With over 23 years of experience in the art of cheese making, Afrim Pristine is Canada’s premier cheese expert and owner of the Cheese Boutique.
Afrim is the only Canadian to receive a”Maitre Fromager” title, an honour awarded to those who demonstrate exceptional cheese knowledge and recognized within their community by France-based Guilde Internationale des Fromagers, an exclusive association representing more than 5,000 dairy professionals worldwide. He is among the youngest people in the world to claim this title on his resume.
Including this honour, Afrim was also the youngest Canadian recipient to the “Chevalier,” a distinction from the Confrérie des Chevaliers du Taste Fromage de France (March 2007), following an upgraded status to “Officier du Fromage” in April 2010. He was also awarded a Top 30 Under 30 award in the Food Industry by Ontario Hostelry Institute.
You don’t become one of the world’s most knowledgeable fromagers overnight. From studying with some of the world’s greatest cheesemakers like Luigi Guffanti, Stefano Sarti, Carl Schilt, Jean-Paul Morin, Afrim has also had hands-on training from his father and world’s most renowned dairy farms. Cheese runs in Afrim’s family. The Cheese Boutique, a fromagerie located in the West End, has been a family business for 48 years.
Afrim’s success has grown beyond the four walls of his business. He’s also collaborated with some of Canada’s top chefs and restaurants including Momofuku, Langdon Hall, Canoe, La Palma, Scaramouche and Piano Piano to name a few. He’s worked with chefs such as Michael Bonacini, Mark McEwan, Daniel Boulud, David Chang and Lynn Crawford. We had the chance to catch up with him to learn more about his fascinating life journey with cheese.
Tell us 3 things we don’t know about you.
- I did 5 years of speech therapy at Sick Kids Hospital from the age of 7-12 because I had a bad stutter. I was mocked by my peers because of this for years – it was a tough time in my life. The therapy helped and now I speak in front of large groups of people.

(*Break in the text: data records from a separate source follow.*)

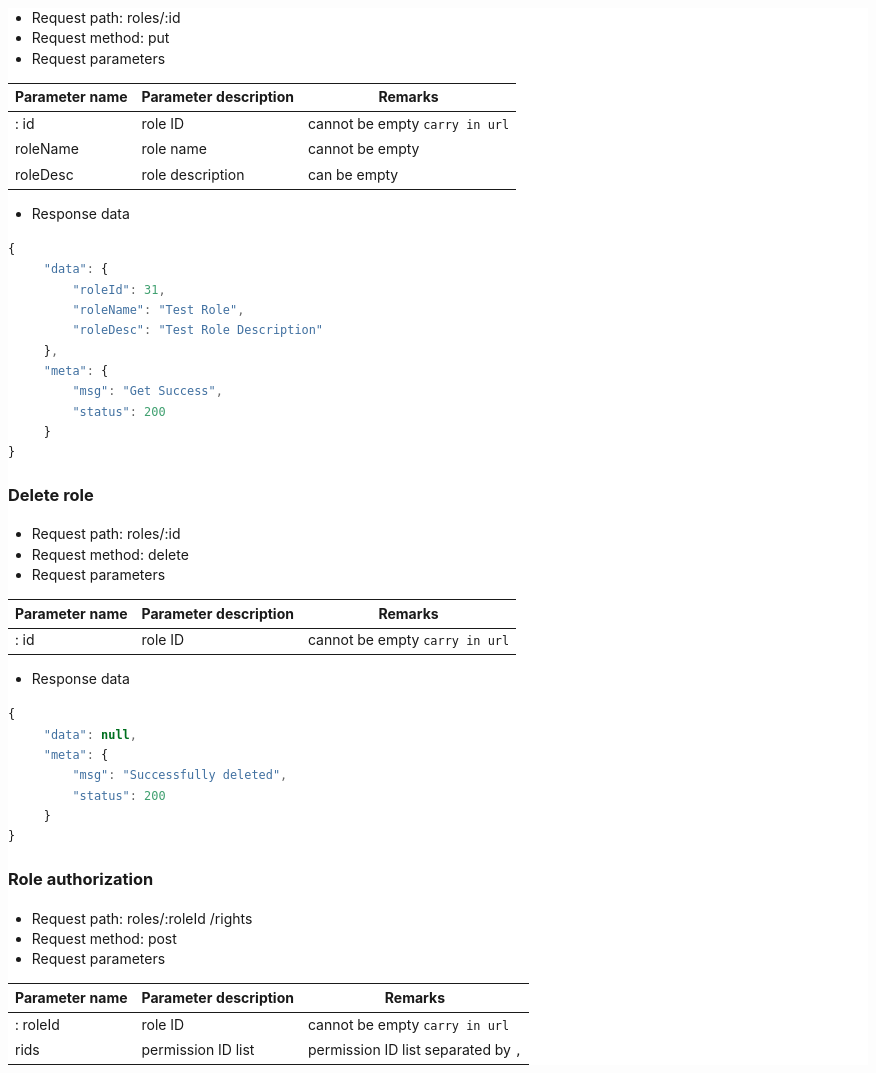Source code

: 
* Request path: roles/:id
* Request method: put
* Request parameters

Parameter name | Parameter description | Remarks |
| -------- | -------- | --------------------- |
: id | role ID | cannot be empty `carry in url` |
roleName | role name | cannot be empty |
| roleDesc | role description | can be empty |

* Response data
```javascript
{
     "data": {
         "roleId": 31,
         "roleName": "Test Role",
         "roleDesc": "Test Role Description"
     },
     "meta": {
         "msg": "Get Success",
         "status": 200
     }
}
```
### Delete role

* Request path: roles/:id
* Request method: delete
* Request parameters

Parameter name | Parameter description | Remarks |
| ------ | -------- | --------------------- |
: id | role ID | cannot be empty `carry in url` |

* Response data

```javascript
{
     "data": null,
     "meta": {
         "msg": "Successfully deleted",
         "status": 200
     }
}
```
### Role authorization

* Request path: roles/:roleId /rights
* Request method: post
* Request parameters

Parameter name | Parameter description | Remarks |
| ------- | ------------ | ------------------------- |
|: roleId | role ID | cannot be empty `carry in url` |
rids | permission ID list | permission ID list separated by `,` |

- I despise mayonnaise, I’m actually terrified of it.
- I’m colourblind.
- How did it feel when you received the title of the youngest “Maitre Fromager”?
- It felt pretty amazing that I accomplished this. It was an honour but an even bigger duty. I felt that I needed to prove myself even more and set bigger goals in my career.
- When did you realize you wanted to be exclusively dedicated to the Cheese Boutique and all things CHEESE?
- I was around 18 years old when I realized that I wanted to help my father in the business and give my all to the Cheese Boutique. This business has given me every opportunity in life, so I felt I had to pay it forward and assist my father with growing the business. I love what I do, genuinely.
- What would you tell your 20 year-old-self?
- I would tell myself that I don’t walk on water or cure cancer: I sell cheese and good food and I make people happy. I used to take myself WAY to seriously and could be too intense. I’ve matured over the years by realizing to not get pissed off if we run out of bufala mozzarella. It’s ok, it’s just cheese at the end of the day.
- What’s your favorite cooking secret?
- Use simple ingredients, cook with love and put lemon on everything.
- You have several kinds of cheese names after your dogs, especially Henry; how did this idea come about?
- I like to have fun and I love to combine my passions. I love cheese and I love dogs, so why not bring those both together? Life is too short.
- What is on your ideal charcuterie board?
- 1 hard cheese, 1 goat cheese, 1 creamy cheese, 1 blue cheese, 3 different cured meats, Marcona almonds, crusty bread and pickled vegetables and I’m a happy camper.
- Everything needs to come from the Cheese Boutique as well. I don’t like surprises.
- What is you best recipe for success?
- Strong drive + strong work ethic + surrounding yourself with talent + forward thinking = success
Do you have a wine region or grape you are into these days?
- I love anything from Burgundy (white or red), and also Brunello. I think champagne is overrated.
What are some upcoming exciting projects on the horizon?
- To make the Cheese Boutique the best it can be. I’d also like to work on more off-site caterings, and perhaps a second cookbook. I’d also consider opening up a food bar and cooking studio. Where there’s a will, there’s a way.